*** Textauszug ***

„Wir haben jetzt die Stadt, aber keine Freunde mehr“

■ Die geschundenen Menschen in Bosnien-Herzegowina, ob in Mostar, in Travnik, Tuzla oder Kiseljak, haben sich an den Kriegsalltag in ihrem Land gewöhnt

Die Menschen haben sich an den Krieg gewöhnt. Bei einem Artillerieangriff in der herzegowinischen Hauptstadt Mostar schlagen die Granaten etwa 200 Meter von der Hauptverkehrsstraße entfernt ein. Eine alte Frau duckt sich hinter eine Mauer. Als nach einem Weilchen keine Granate mehr zu kommen scheint, richtet sie sich auf und geht weiter, als sei nichts geschehen. Auch Visoko in Mittelbosnien liegt im Bereich der serbischen Artillerie. Kaum zwei Kilometer von der Frontlinie entfernt, versuchen die Menschen ihr normales Leben aufrechtzuerhalten. Selbst des Nachts brennt das Licht vor der Haustür, die Fenster sind hell erleuchtet, der Schimmer des Fernsehers dringt nach außen.

Überall in dem von der bosnischen Regierung kontrollierten Gebiet wird gebaut. Selbst in den Gebieten, wo gerade einige Tage oder Wochen vorher die heftigsten Kämpfe vor sich gingen, arbeiten Handwerker an neuen Häusern. Ob in Travnik, in Busovaca, ob in der Umgebung von Tuzla oder in Kiseljak, überall bauen Menschen an neuen Häusern. Es ist, als wollten sie zeigen, daß sie hier weiterleben wollen, daß sie hier eine Zukunft sehen, daß sie sich nicht vertreiben lassen. Überall werden die Kirchen und Moscheen renoviert.

„Einer der Gründe des Krieges auf dem Lande ist“, sagte kürzlich ein bosnischer Filmemacher, „daß jede Familie ihr Haus verteidigen will.“ War erst einmal das nationale Mißtrauen, die „andere Gruppe“ wolle die eigene vertreiben, gesät, war auch die Kampfbereitschaft schnell da. Selbst in den Gebieten, wo die gesamte muslimanische und kroatische Bevölkerung im Mai 1992 unter schrecklichen Begleitumständen vertrieben wurde — viele Tausende wurden ermordet —, hatten „wir, die Nachbarn, vorher uns geschworen, uns gegenseitig zu helfen“. Oftmals blieben die Schwüre Lippenbekenntnisse.

*** Erfasste Daten ***

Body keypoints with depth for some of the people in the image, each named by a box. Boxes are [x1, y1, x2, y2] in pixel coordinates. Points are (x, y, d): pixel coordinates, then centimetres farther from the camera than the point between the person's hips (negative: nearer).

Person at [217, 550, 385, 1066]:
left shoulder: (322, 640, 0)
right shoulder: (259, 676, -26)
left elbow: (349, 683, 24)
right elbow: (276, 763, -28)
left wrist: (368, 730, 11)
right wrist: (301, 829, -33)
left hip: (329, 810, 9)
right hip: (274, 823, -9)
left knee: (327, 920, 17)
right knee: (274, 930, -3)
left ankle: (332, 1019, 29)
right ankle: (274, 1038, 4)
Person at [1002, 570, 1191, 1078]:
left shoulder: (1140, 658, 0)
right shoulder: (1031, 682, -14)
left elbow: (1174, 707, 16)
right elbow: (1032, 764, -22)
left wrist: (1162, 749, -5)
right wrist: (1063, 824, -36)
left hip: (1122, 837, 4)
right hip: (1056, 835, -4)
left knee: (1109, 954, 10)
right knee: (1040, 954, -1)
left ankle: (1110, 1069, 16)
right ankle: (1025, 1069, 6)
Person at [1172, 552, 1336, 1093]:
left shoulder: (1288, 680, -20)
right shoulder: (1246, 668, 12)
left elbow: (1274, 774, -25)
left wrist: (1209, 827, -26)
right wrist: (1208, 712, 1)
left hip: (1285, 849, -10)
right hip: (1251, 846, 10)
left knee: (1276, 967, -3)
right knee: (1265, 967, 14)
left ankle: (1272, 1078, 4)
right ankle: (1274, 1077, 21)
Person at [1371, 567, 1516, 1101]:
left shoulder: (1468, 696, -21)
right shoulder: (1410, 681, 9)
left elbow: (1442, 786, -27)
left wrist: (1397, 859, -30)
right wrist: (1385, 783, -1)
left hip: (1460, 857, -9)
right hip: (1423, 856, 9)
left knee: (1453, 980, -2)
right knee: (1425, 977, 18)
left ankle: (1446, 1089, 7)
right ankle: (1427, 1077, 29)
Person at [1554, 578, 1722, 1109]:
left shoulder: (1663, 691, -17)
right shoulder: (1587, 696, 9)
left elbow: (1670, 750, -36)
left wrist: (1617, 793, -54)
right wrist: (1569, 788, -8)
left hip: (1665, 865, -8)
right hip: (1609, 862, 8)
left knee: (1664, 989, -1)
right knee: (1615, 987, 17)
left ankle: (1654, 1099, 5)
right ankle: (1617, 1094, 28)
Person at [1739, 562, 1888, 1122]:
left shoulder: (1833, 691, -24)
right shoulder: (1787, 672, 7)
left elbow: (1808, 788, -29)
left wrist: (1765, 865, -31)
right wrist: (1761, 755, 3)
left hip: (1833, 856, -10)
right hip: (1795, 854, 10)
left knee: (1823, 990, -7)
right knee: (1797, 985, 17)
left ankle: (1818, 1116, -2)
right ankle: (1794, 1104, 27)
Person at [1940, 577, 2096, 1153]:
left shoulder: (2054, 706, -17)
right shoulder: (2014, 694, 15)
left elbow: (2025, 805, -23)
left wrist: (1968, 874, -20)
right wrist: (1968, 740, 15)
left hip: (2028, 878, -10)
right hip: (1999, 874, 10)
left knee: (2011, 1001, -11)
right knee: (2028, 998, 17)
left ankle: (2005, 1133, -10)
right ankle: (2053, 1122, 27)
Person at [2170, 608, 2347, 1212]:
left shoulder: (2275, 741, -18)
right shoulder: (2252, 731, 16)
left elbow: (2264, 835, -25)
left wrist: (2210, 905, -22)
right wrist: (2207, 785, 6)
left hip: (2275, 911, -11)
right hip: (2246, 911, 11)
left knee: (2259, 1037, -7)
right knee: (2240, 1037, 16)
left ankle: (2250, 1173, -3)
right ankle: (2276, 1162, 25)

***

### Vorgehensweise
Fasse den Textauszug über den Kriegsalltag in Bosnien-Herzegowina in zwei Sätzen zusammen.

### Endgültige Antwort
Die Menschen in Bosnien-Herzegowina haben sich an den Krieg gewöhnt und versuchen selbst nahe der Frontlinie ihr normales Leben aufrechtzuerhalten, während überall im von der bosnischen Regierung kontrollierten Gebiet neue Häuser gebaut und Kirchen und Moscheen renoviert werden. Ein bosnischer Filmemacher nennt als einen Grund des Krieges auf dem Lande, dass jede Familie ihr Haus verteidigen will, und die Schwüre von Nachbarn, einander zu helfen, blieben oftmals bloße Lippenbekenntnisse.